→ Exercise goal: Retype the data below verbatim; pictures do not belong in the copy.
Start of Record extracts
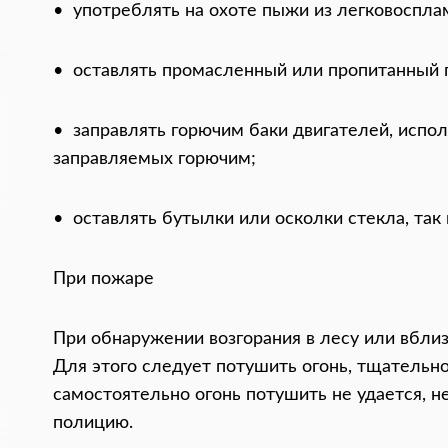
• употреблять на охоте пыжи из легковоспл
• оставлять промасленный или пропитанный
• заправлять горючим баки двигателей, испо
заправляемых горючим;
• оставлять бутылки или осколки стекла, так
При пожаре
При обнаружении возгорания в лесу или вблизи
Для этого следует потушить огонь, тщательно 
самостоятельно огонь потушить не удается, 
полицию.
End of Record extracts
→ Reply:
• употреблять на охоте пыжи из легковоспл
• оставлять промасленный или пропитанный
• заправлять горючим баки двигателей, испо
заправляемых горючим;
• оставлять бутылки или осколки стекла, так
При пожаре
При обнаружении возгорания в лесу или вблизи
Для этого следует потушить огонь, тщательно 
самостоятельно огонь потушить не удается, 
полицию.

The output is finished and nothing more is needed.